## Extracted material
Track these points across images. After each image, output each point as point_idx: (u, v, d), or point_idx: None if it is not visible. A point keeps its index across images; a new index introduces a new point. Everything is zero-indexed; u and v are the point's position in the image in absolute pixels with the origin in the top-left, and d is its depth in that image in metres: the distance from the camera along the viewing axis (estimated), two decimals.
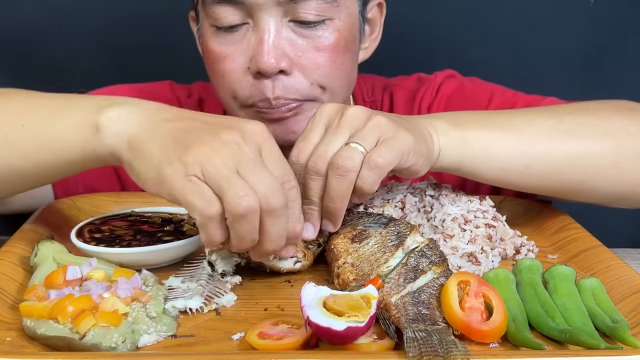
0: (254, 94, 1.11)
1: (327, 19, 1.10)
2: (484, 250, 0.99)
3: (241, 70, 1.11)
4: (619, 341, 0.77)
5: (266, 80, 1.09)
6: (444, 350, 0.71)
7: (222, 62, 1.12)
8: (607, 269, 0.95)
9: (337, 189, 0.88)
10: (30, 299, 0.82)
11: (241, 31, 1.10)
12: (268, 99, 1.10)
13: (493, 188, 1.24)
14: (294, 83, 1.10)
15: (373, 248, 0.90)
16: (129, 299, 0.81)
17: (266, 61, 1.06)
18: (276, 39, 1.08)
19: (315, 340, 0.76)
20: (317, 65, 1.11)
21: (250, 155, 0.81)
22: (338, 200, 0.89)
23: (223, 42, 1.11)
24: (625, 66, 1.71)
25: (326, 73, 1.12)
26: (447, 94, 1.35)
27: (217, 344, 0.78)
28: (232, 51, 1.11)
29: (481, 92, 1.34)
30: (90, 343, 0.74)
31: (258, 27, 1.08)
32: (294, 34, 1.10)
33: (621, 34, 1.69)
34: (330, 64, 1.12)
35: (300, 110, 1.13)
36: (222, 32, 1.11)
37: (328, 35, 1.11)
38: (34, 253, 0.94)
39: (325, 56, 1.11)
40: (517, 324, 0.80)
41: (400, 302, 0.80)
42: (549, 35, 1.69)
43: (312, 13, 1.08)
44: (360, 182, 0.89)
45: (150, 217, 1.07)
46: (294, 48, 1.10)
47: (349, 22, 1.14)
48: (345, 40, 1.13)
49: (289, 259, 0.94)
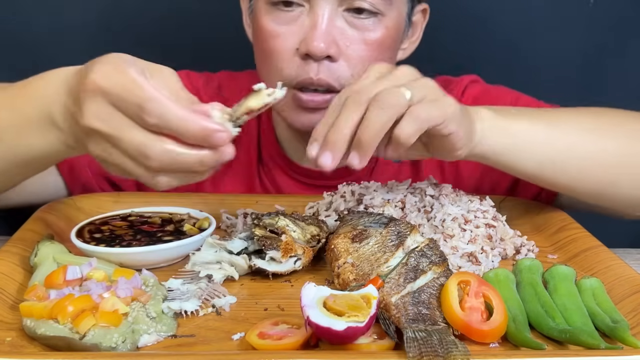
0: (299, 73, 1.14)
1: (379, 14, 1.14)
2: (484, 250, 0.99)
3: (290, 51, 1.14)
4: (619, 341, 0.77)
5: (313, 63, 1.13)
6: (444, 350, 0.71)
7: (273, 41, 1.15)
8: (607, 269, 0.95)
9: (374, 120, 0.87)
10: (30, 299, 0.82)
11: (296, 12, 1.13)
12: (311, 78, 1.13)
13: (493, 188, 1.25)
14: (337, 69, 1.14)
15: (373, 248, 0.90)
16: (129, 299, 0.81)
17: (316, 45, 1.10)
18: (329, 25, 1.12)
19: (315, 340, 0.76)
20: (361, 58, 1.15)
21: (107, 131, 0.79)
22: (372, 132, 0.87)
23: (277, 20, 1.14)
24: (625, 66, 1.71)
25: (367, 67, 1.14)
26: (472, 95, 1.36)
27: (217, 344, 0.78)
28: (284, 31, 1.14)
29: (506, 97, 1.35)
30: (90, 343, 0.74)
31: (314, 12, 1.12)
32: (346, 23, 1.14)
33: (621, 34, 1.69)
34: (373, 59, 1.15)
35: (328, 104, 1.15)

## Assigned task
Copy each line of the records precisely and drop any images they hold.

## Task response
Track these points across images. After each image, output each point as point_idx: (u, v, d), or point_idx: None if it is not visible. A point keeps its index across images; a new index introduces a new point. Everything is zero-indexed; u and v are the point's position in the image in absolute pixels with the origin in the top-left, and d is its depth in that image in metres: the distance from the camera along the viewing axis (estimated), two decimals.
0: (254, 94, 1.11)
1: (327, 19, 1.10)
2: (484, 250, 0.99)
3: (241, 70, 1.11)
4: (619, 341, 0.77)
5: (266, 80, 1.09)
6: (444, 350, 0.71)
7: (222, 62, 1.12)
8: (607, 269, 0.95)
9: (337, 189, 0.88)
10: (30, 299, 0.82)
11: (241, 31, 1.10)
12: (268, 99, 1.10)
13: (493, 188, 1.24)
14: (294, 83, 1.10)
15: (373, 248, 0.90)
16: (129, 299, 0.81)
17: (266, 61, 1.06)
18: (276, 39, 1.08)
19: (315, 340, 0.76)
20: (317, 65, 1.11)
21: (250, 155, 0.81)
22: (338, 200, 0.89)
23: (223, 42, 1.11)
24: (625, 66, 1.71)
25: (326, 73, 1.12)
26: (447, 94, 1.35)
27: (217, 344, 0.78)
28: (232, 51, 1.11)
29: (481, 92, 1.34)
30: (90, 343, 0.74)
31: (258, 27, 1.08)
32: (294, 34, 1.10)
33: (621, 34, 1.69)
34: (330, 64, 1.12)
35: (300, 110, 1.13)
36: (222, 32, 1.11)
37: (328, 35, 1.11)
38: (34, 253, 0.94)
39: (325, 56, 1.11)
40: (517, 324, 0.80)
41: (400, 302, 0.80)
42: (549, 35, 1.69)
43: (312, 13, 1.08)
44: (360, 182, 0.89)
45: (150, 217, 1.07)
46: (294, 48, 1.10)
47: (349, 22, 1.14)
48: (345, 40, 1.13)
49: (289, 259, 0.94)
0: (299, 73, 1.14)
1: (379, 14, 1.14)
2: (484, 250, 0.99)
3: (290, 51, 1.14)
4: (619, 341, 0.77)
5: (313, 63, 1.13)
6: (444, 350, 0.71)
7: (273, 41, 1.15)
8: (607, 269, 0.95)
9: (374, 120, 0.87)
10: (30, 299, 0.82)
11: (296, 12, 1.13)
12: (311, 78, 1.13)
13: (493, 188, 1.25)
14: (337, 69, 1.14)
15: (373, 248, 0.90)
16: (129, 299, 0.81)
17: (316, 45, 1.10)
18: (329, 25, 1.12)
19: (315, 340, 0.76)
20: (361, 58, 1.15)
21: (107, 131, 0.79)
22: (372, 132, 0.87)
23: (277, 20, 1.14)
24: (625, 66, 1.71)
25: (367, 67, 1.14)
26: (472, 95, 1.36)
27: (217, 344, 0.78)
28: (284, 31, 1.14)
29: (506, 97, 1.35)
30: (90, 343, 0.74)
31: (314, 12, 1.12)
32: (346, 23, 1.14)
33: (621, 34, 1.69)
34: (373, 59, 1.15)
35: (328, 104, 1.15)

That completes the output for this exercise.